Start of STORED DATA

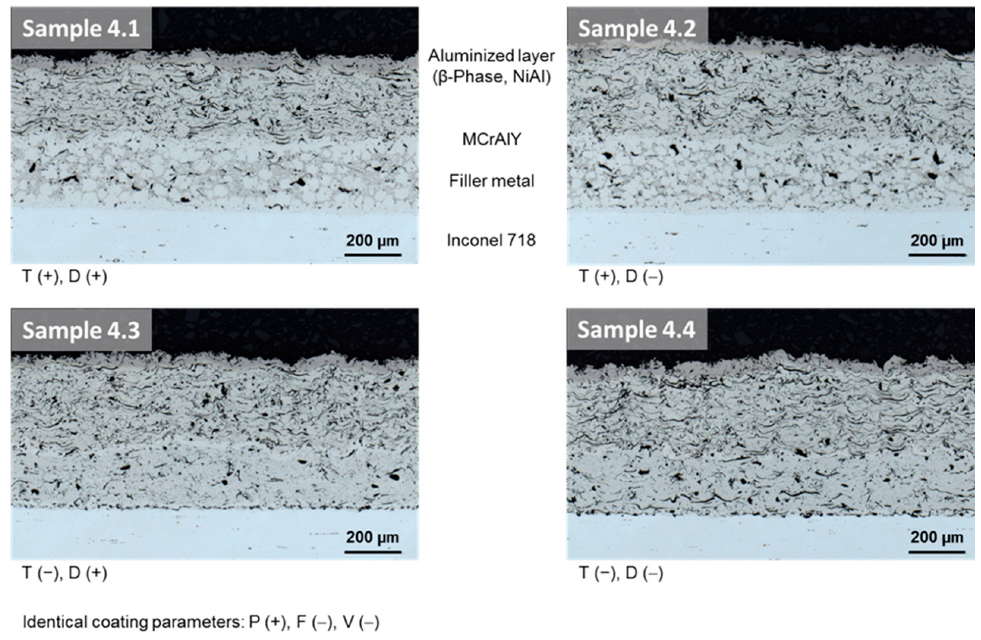
Figure 9. Optical micrographs of cross sections of brazed/aluminized samples (coarse powder; different heat treatment, but identical coating parameters).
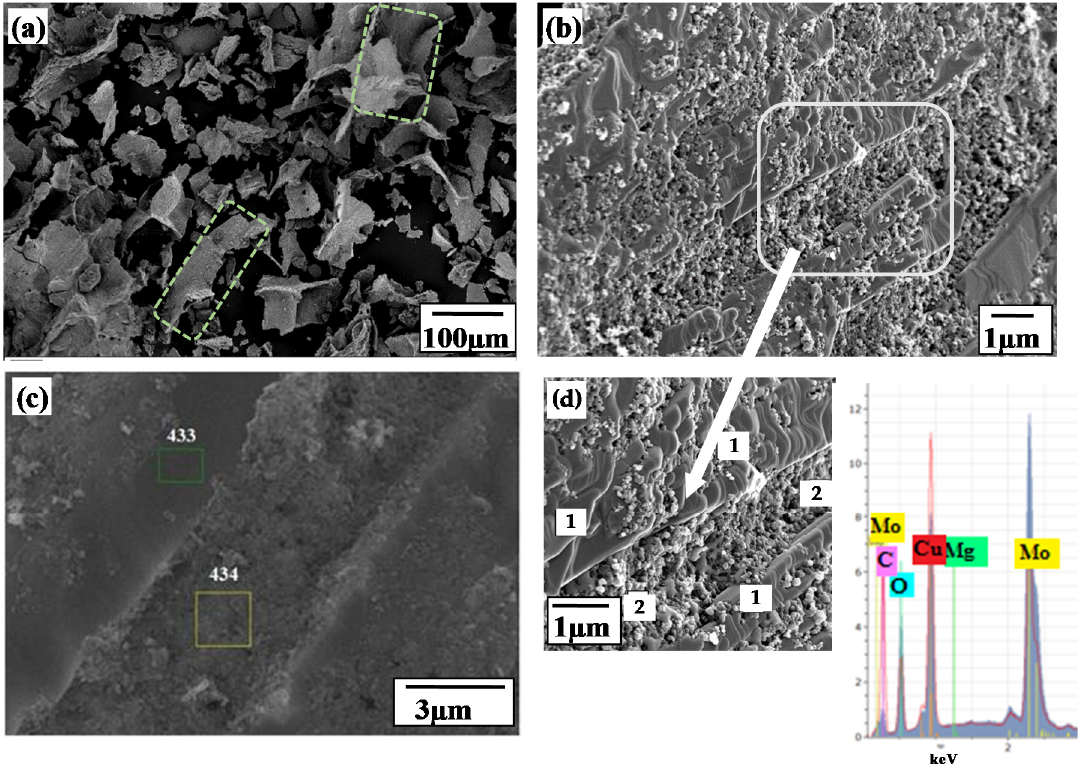
Figure 12. SEMmicrographs of the quenched sample at 873 K at different magnifications ( a – c ) and EDS spectra derived from area 1 (or 433—blue) and area 2 (or 434—red) ( d ) .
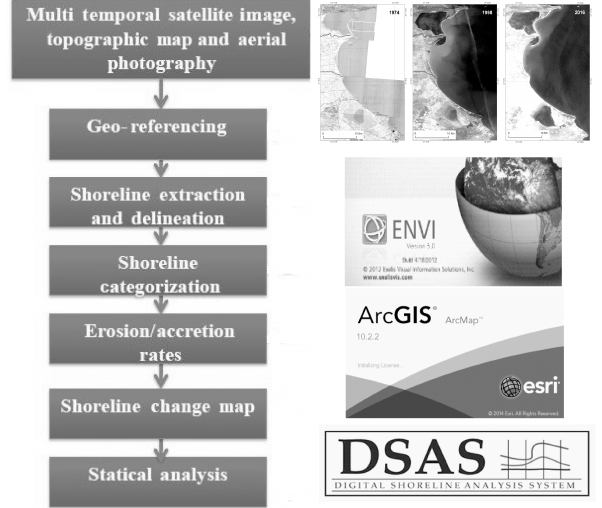
Figure 2. The workflow of methodology.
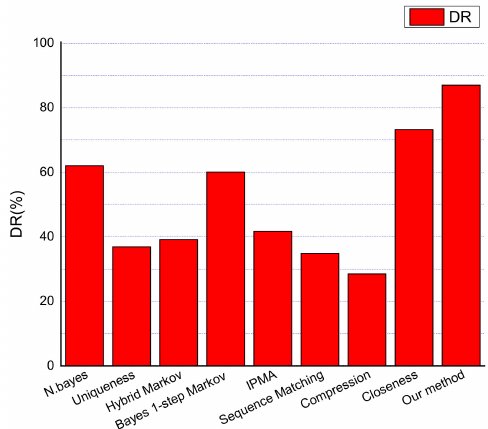
Figure 11. The DR comparation of di ff erent algorithms on UNM_live_lp.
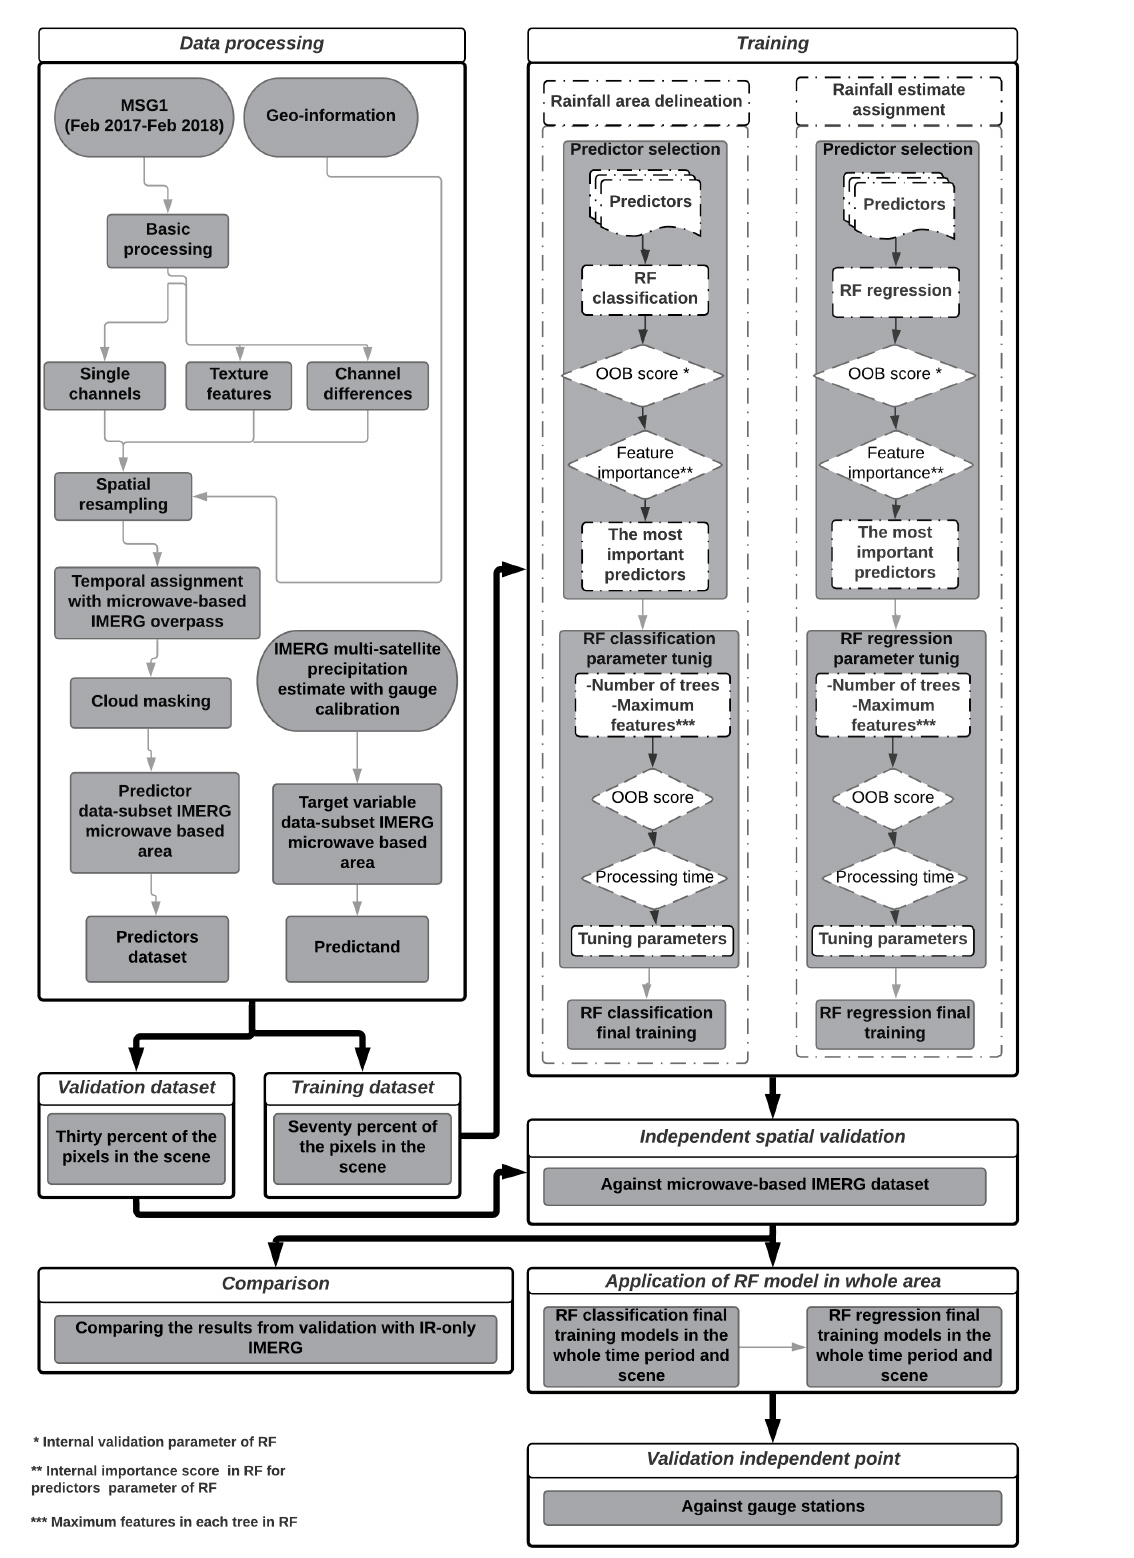
Figure 1. Schematic view of the rainfall retrieval workflow. IMERG: Integrated Multi-SatEllite Retrieval; MSG: Meteosat Second Generation; OOB: out-of-bag; RF: random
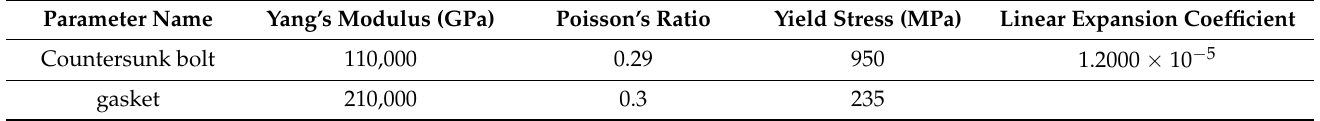
Table 1. Material properties of countersunk head bolts (Unit:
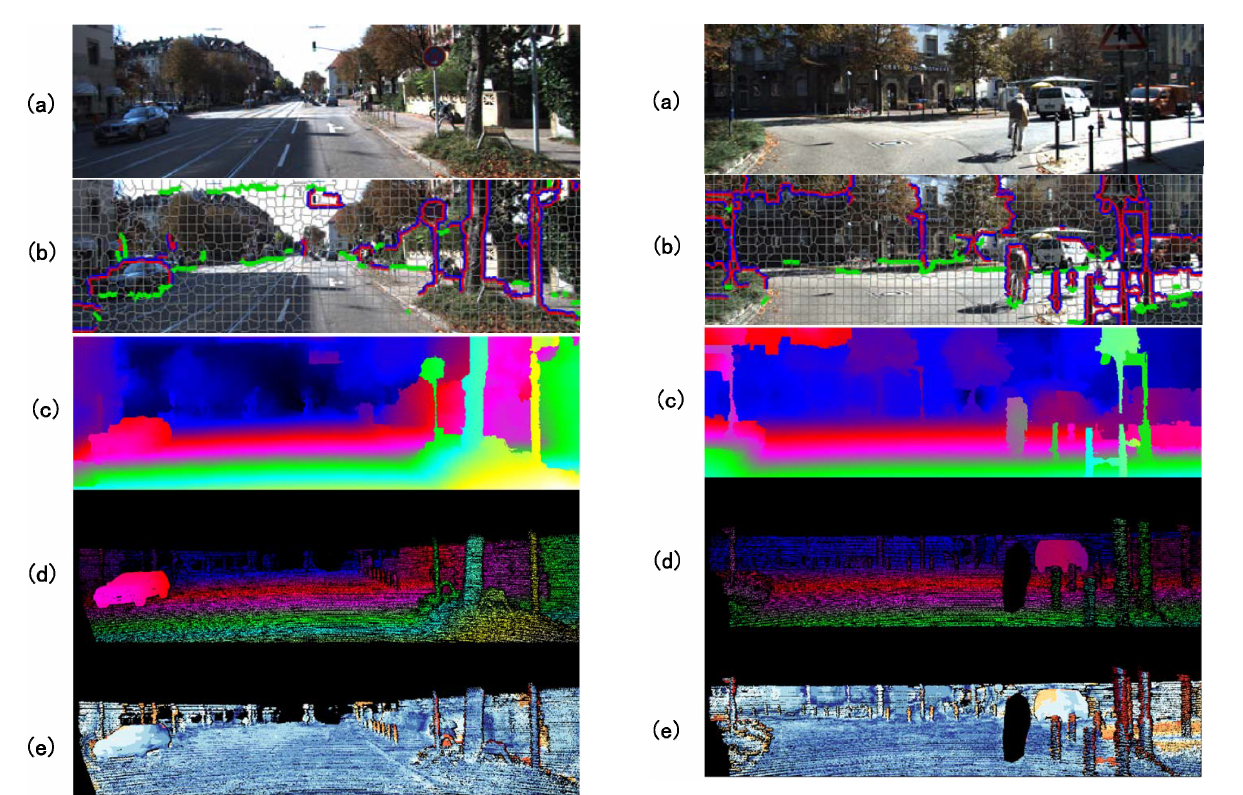
Figure 8. Qualitative results of our improved slanted plane model. (a) Left image; (b) Segments and boundaries; (c) Disparity map; (d) Ground truth; (e) Error graph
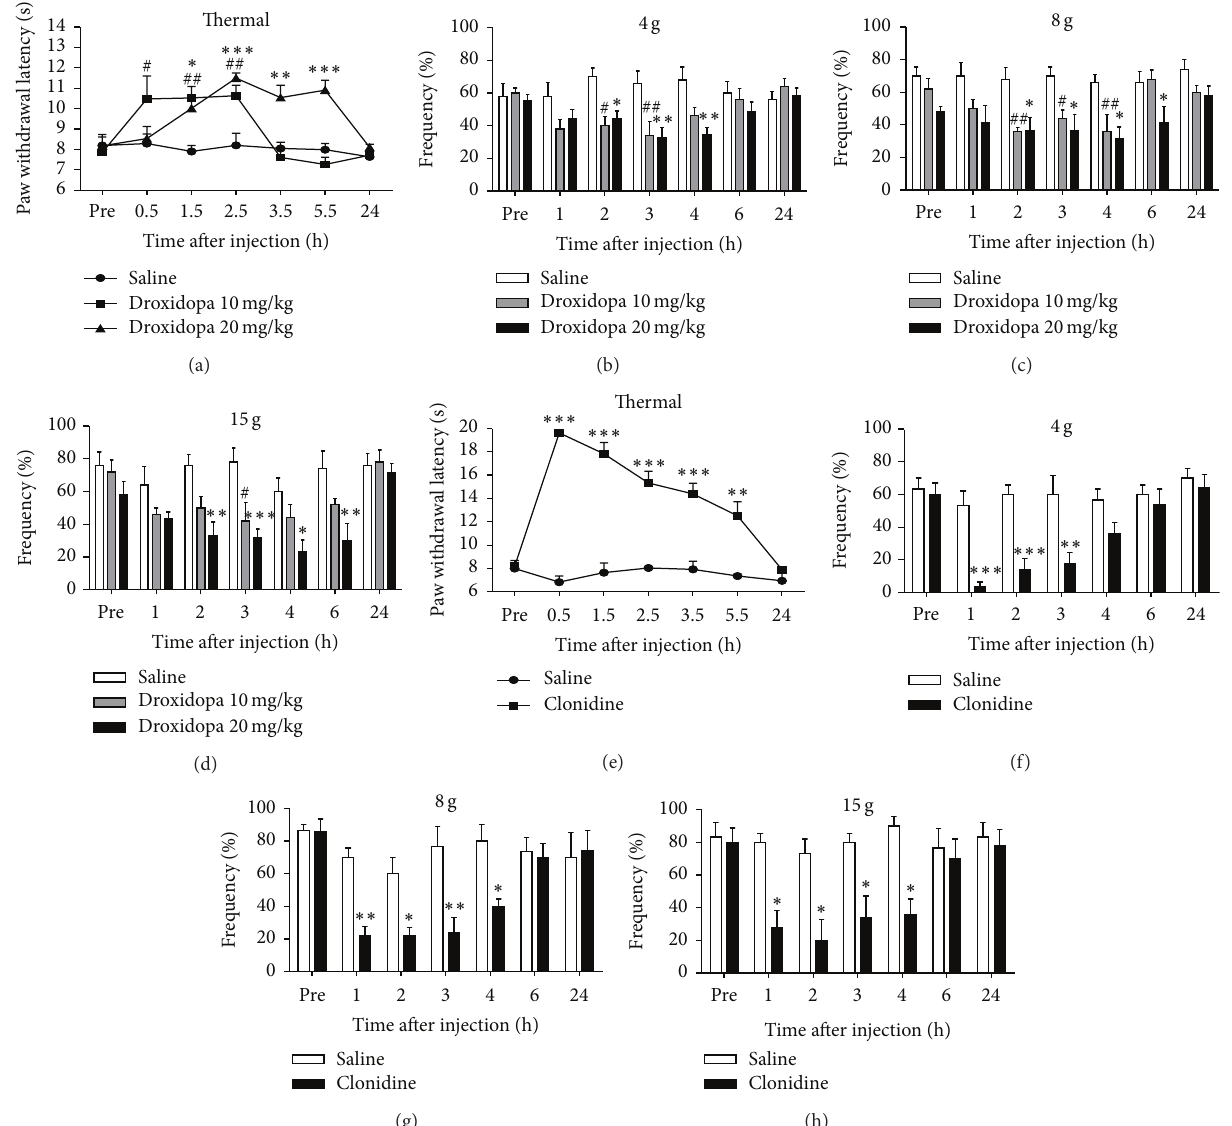
Figure 6: Effects of droxidopa and clonidine on thermal and mechanical hypersensitivity in 6-OHDA-lesioned rats. Rats were i.p. injected with 10mg/kg droxidopa and 20 mg/kg droxidopa or equal volume of saline on the 5th week after surgery. ((a)–(d)) Systemic application of droxidopa significantly inhibited thermal (a) and mechanical hypersensitivity ((b)–(d)) in 6-OHDA-lesioned rats ( ∗ 𝑃 < 0.05 , ∗∗ 𝑃 < 0.01 , and ∗∗∗ 𝑃 < 0.001 for 10mg/kg droxidopa and # 𝑃 < 0.05 and ## 𝑃 < 0.01 for 20 mg/kg droxidopa compared to the saline control, 𝑛 = 5-6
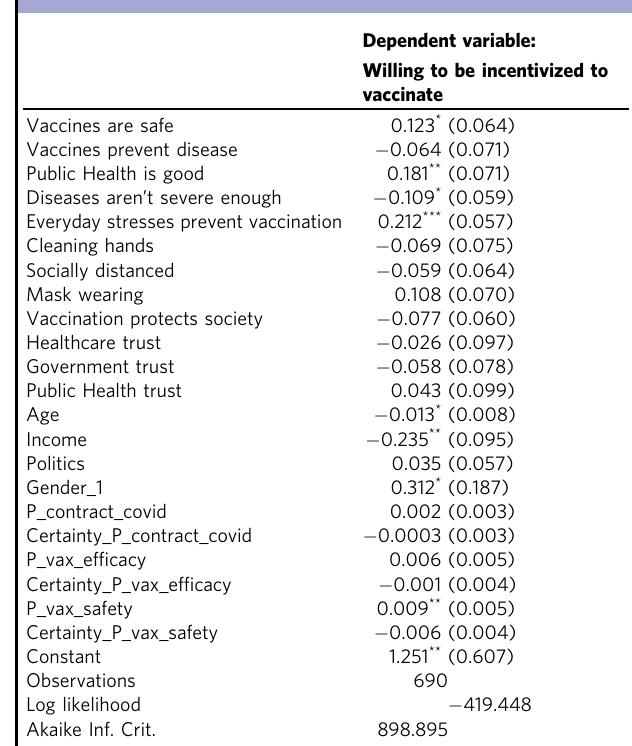
Table 6 Classi fi cation model of hesitants into reluctants and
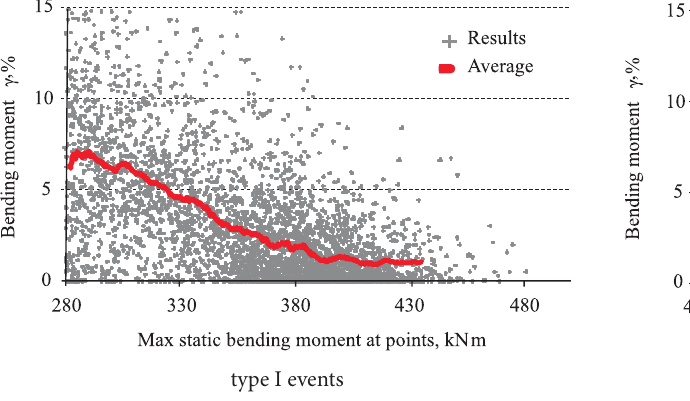
Fig. 11 compares the mean DAF values obtained for single and meeting vehicle events on a 7.5 m bridge with class B road roughness and two boundary conditions.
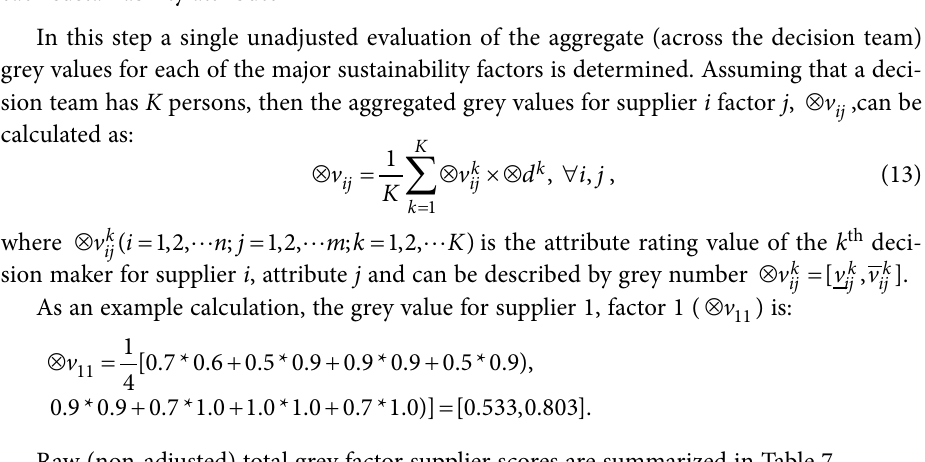
Step 5: Calculate unadjusted aggregated grey values performance levels of suppliers for each sustainability attribute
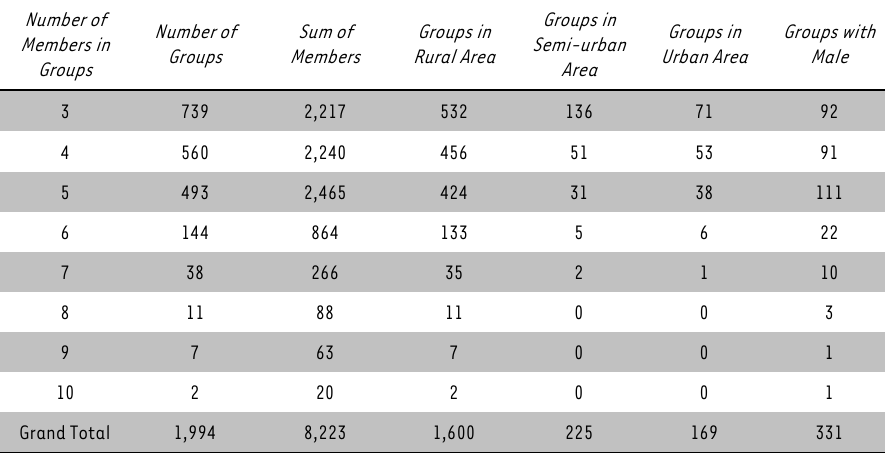
Marang Financial Services Group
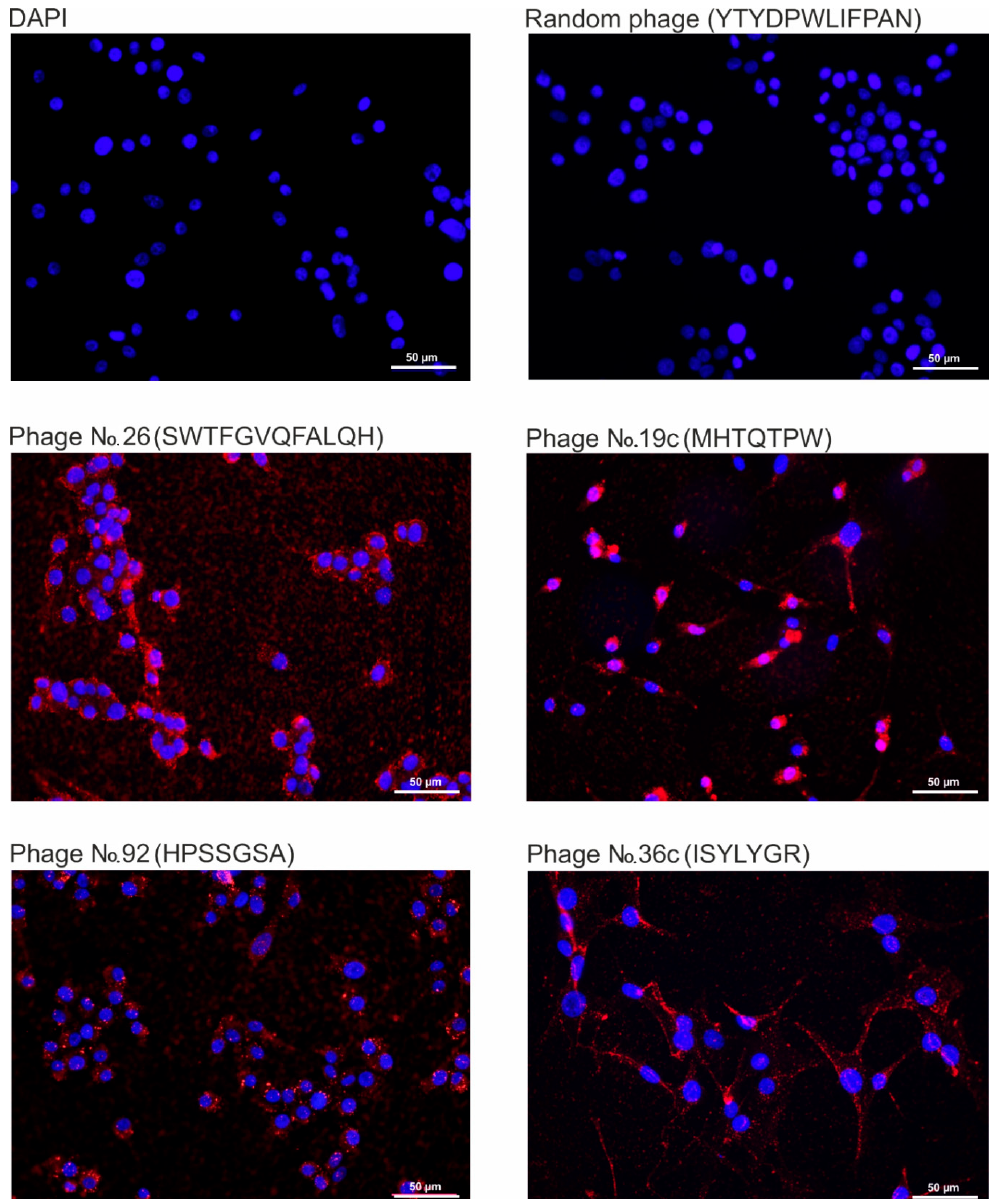
Figure 3. Fluorescence microscopy of U-87 MG cells incubated with bacteriophages No. 26, 19C, 92, 36C, displayed the peptides SWTFGVQFALQH, MHTQTPW, HPSSGSA, ISYLYGR, respectively. Microscopy was performed using anti-M13 g8p monoclonal antibody and anti-Mouse IgG (H + L) Alexa Fluor 647. DAPI was used to visualize cell nuclei. DAPI—DAPI stained U-87 MG cells not incubated with phage.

End of STORED DATA

Look above for the line with "Fig. 11 compares" and copy exactly from it through the line with "Marang Financial Services Group", both included. Omit the pictures.

Fig. 11 compares the mean DAF values obtained for single and meeting vehicle events on a 7.5 m bridge with class B road roughness and two boundary conditions.
Step 5: Calculate unadjusted aggregated grey values performance levels of suppliers for each sustainability attribute
Marang Financial Services Group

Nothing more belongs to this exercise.